## Material to process

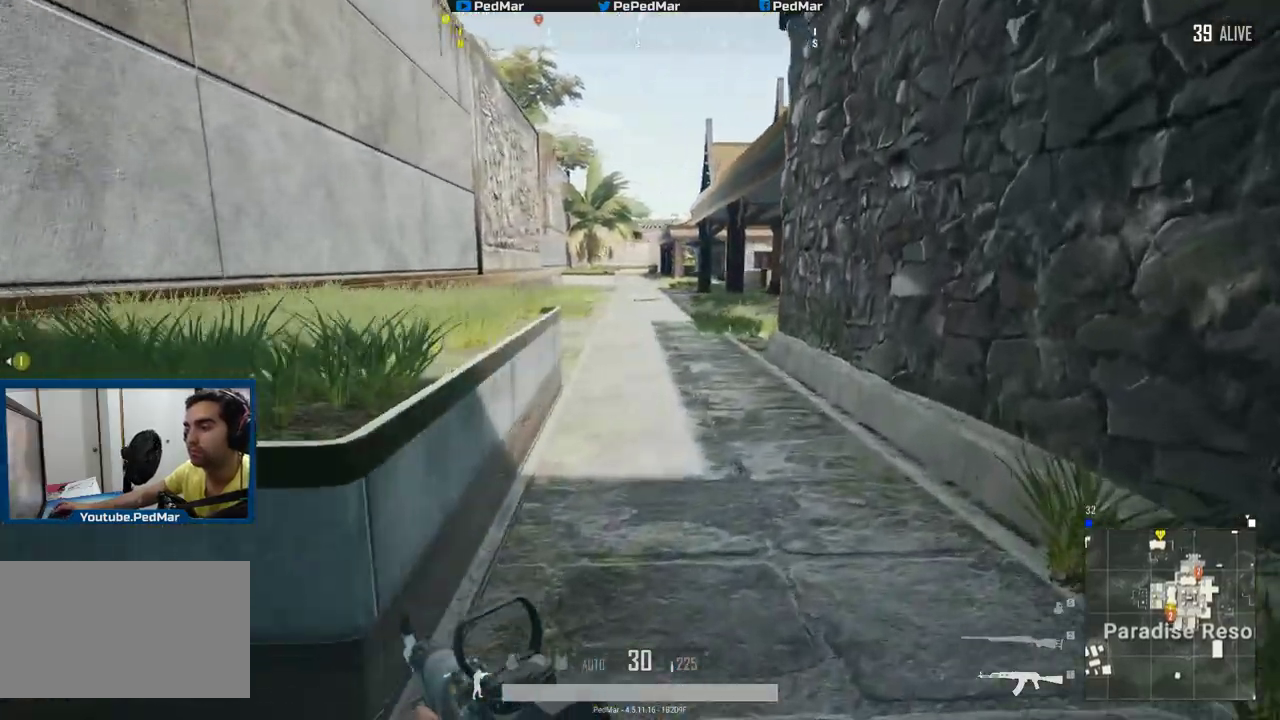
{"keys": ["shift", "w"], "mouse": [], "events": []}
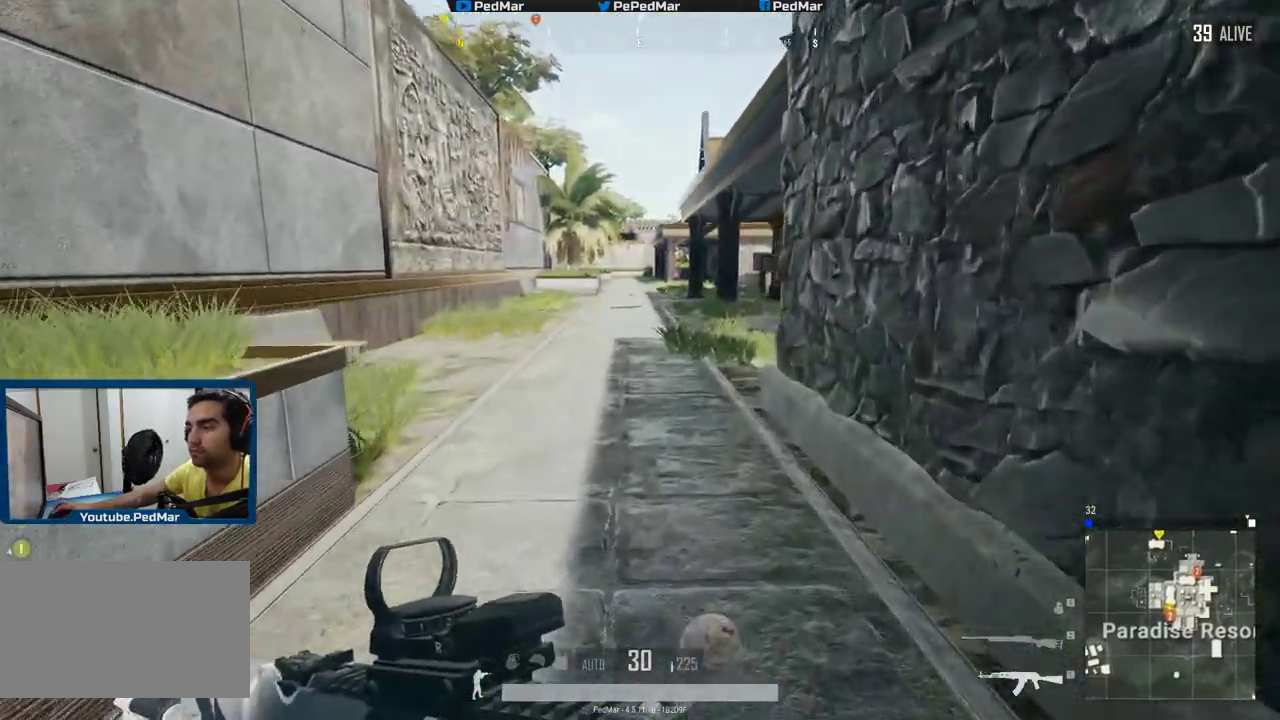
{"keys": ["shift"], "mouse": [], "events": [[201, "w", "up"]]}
* * *
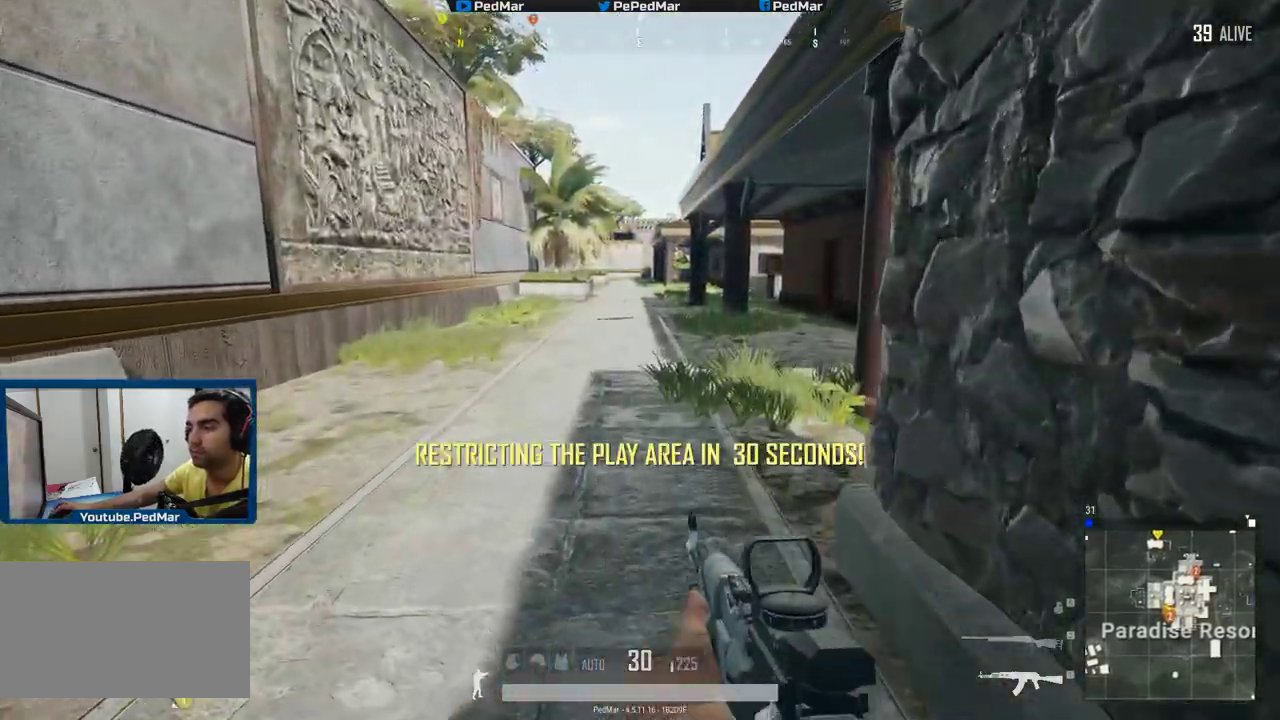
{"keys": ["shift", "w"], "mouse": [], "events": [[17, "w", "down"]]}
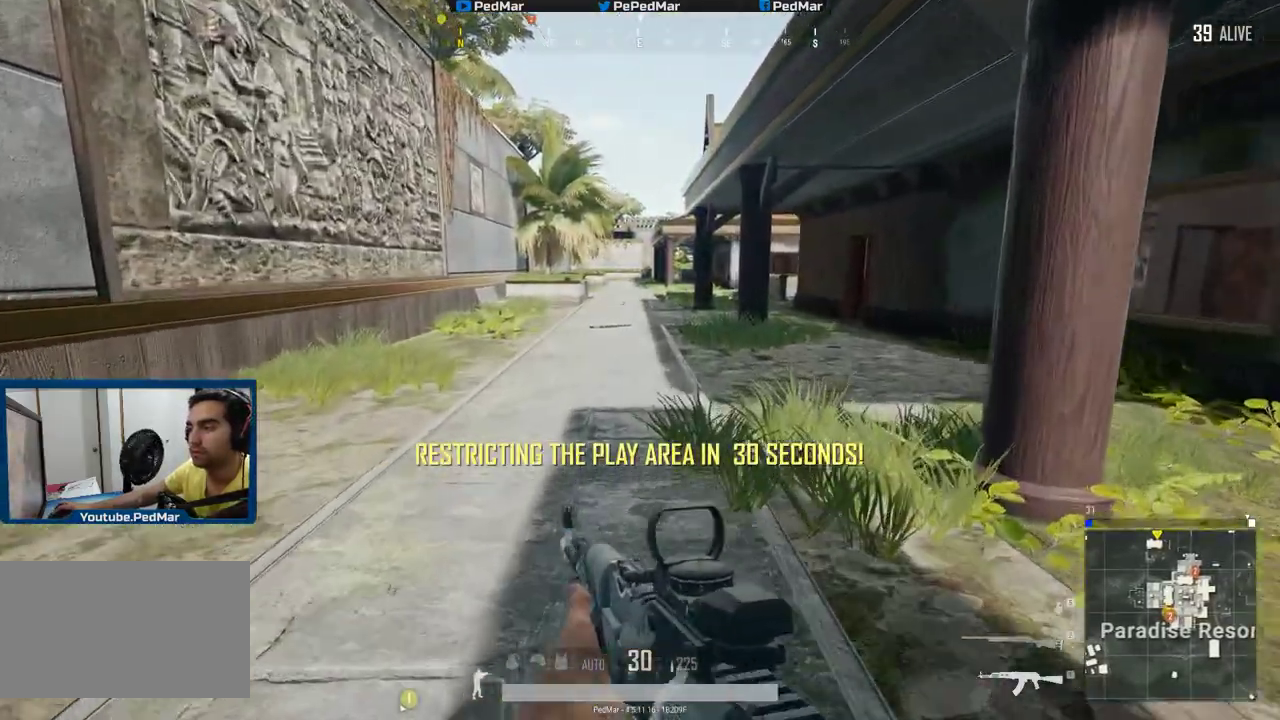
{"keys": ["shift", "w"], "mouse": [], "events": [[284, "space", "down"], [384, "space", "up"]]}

## Exercise prompt
Find how many lines in the preceding listing contain the word "down", and answer with that number only.

## Problem solution
2